Ariel García Pérez, director of the company, said that the delivery of land that was no longer used due to lack of resources would be beneficial, although the transfer was barely 10% of the total available. “They provided me with two caballerías of land, which were broken up according to the old cost sheet,” says Loivan Hano Abrahantes, who already had land and requested more. “The rice needs no less than four cultivations, which amounts to about 5,000 pesos. It costs 10,800 just for preparation, not counting the rest of what needs to be invested.”

Hano, who belonged to the cooperative, had his land broken up as of November 22, like Yoserky López, but they still haven’t signed the invoice for the change in the cost sheet.

“What the deputy prime minister explained during his visit was that the minimum per hectare*** was about 13,000 pesos of profit, but now they changed the price of everything: water, seed, transport, and if there is no technological package (kit of fertilizers, pesticides and other chemicals that has been distributed for years), we practically sow at our own risk. That was not what they said at the beginning,” protests Hano Abrahantes, who adds other problems.

To the expenses are added obstacles from the municipality, which requires him to harvest rice in a month but still won’t give him  credit. In addition, he claims that there is a five-month delay in payment.

“This is new. No one ever thought that agriculture could be done without a technological package. Today the technology package is the land, man, water, and fuel that can be acquired,” says Yoannis Campos Segura, president of the cooperative.

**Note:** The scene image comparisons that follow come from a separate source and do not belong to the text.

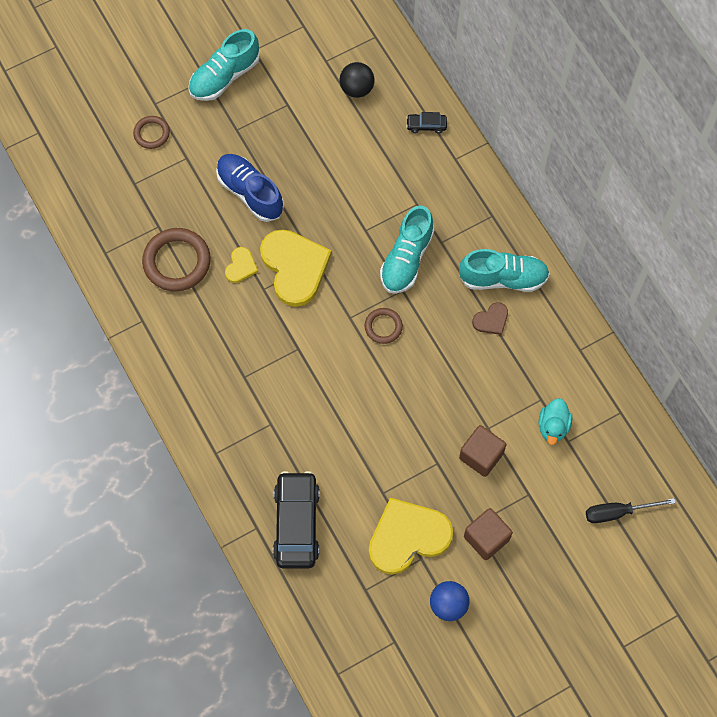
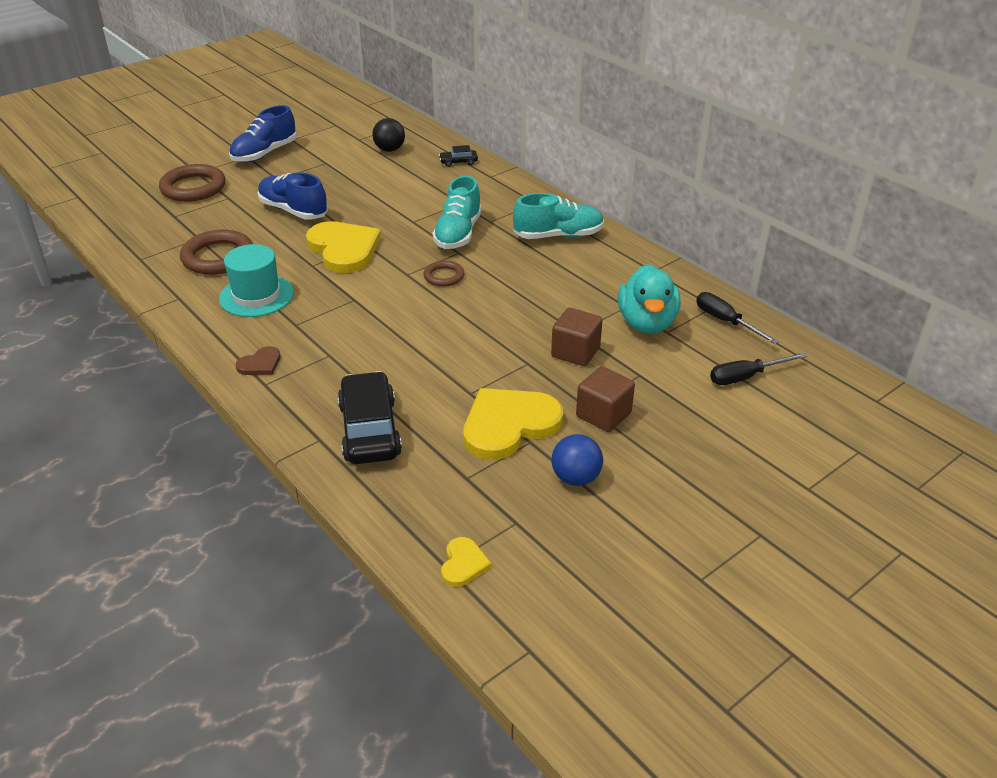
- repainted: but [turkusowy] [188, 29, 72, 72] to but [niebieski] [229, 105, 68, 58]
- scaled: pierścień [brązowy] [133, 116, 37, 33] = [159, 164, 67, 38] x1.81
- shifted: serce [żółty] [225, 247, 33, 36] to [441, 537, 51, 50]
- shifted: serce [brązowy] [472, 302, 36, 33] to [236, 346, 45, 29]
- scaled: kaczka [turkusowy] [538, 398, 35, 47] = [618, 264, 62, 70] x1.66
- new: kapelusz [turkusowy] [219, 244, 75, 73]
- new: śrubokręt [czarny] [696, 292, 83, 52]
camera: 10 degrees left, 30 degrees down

Another of the producers consulted, Agustín Echeverría, has found replacements for the technological package, and his rice is doing better, but he doesn’t stop complaining either. “Here they haven’t come to explain anything, neither from the Bank, nor from the CAI (Agroindustrial Azucarero Complex, which delivers fertilizers), nor from transport. Meanwhile the rice continues without sowing, and the farmer without work.”

According to him, since Tapia Fonseca passed through the area, about 50 producers have joined, but he wonders how they will be able to sow, if they can’t make a profit with the increase in prices.

The price of the quintal of wet rice husk, when sold to the company, rises between 1,000 and 1,300 pesos depending on the cost sheet. “There are many producers who have to apply for a credit, and 53 of them are cut off. First they must become customers of the Bank, and according to their policy, they must present a co-debtor with no less than 35,000 pesos,” adds Campos Segura.

In his opinion, along with the technical and chemical limitations, there is the money: “The most effective way for there to be production is through approving credit for the certain, effective producer so that, even if the Company can’t provide help, the farmer can can hire individuals, either through SMEs**** or through a contract in the cooperative, with the prices set by mutual agreement.”

The official points out an additional problem: there are those who have applied for a loan from the bank and, once granted, leave the country. Agustín Echeverría, along that line, accuses young people of a lack of commitment to the land. “What the young people  do is come for a year, harvest a small amount, collect the money and leave. That way we can’t raise production either.”

Since the lands in Pinar del Río were ceded in usufruct, a process that was — they explain — fast, because the land will also be used for livestock, 70 people, most of them unemployed, are in the process of joining the cooperative, and there are 27 farmers who have expanded their area.

The Jorge González Ulloa groups together 320 associates, of which 290 are rice farmers and, according to Campos Segura, “a wooden housing module will be assigned, with a solar panel, so that the farmer can remain on his lot and give it the attention that cultivation requires. This would also help the family’s connection to the field.”

Translator’s notes:
*Caballeríasare an ancient Spanish land measure of varying size, about 33 acres in Cuba.
** Quintales are a unit of mass, typically 100 pounds.
*** One hectare equals 2.5 acres.
**** SMEs are small and medium-size enterprises.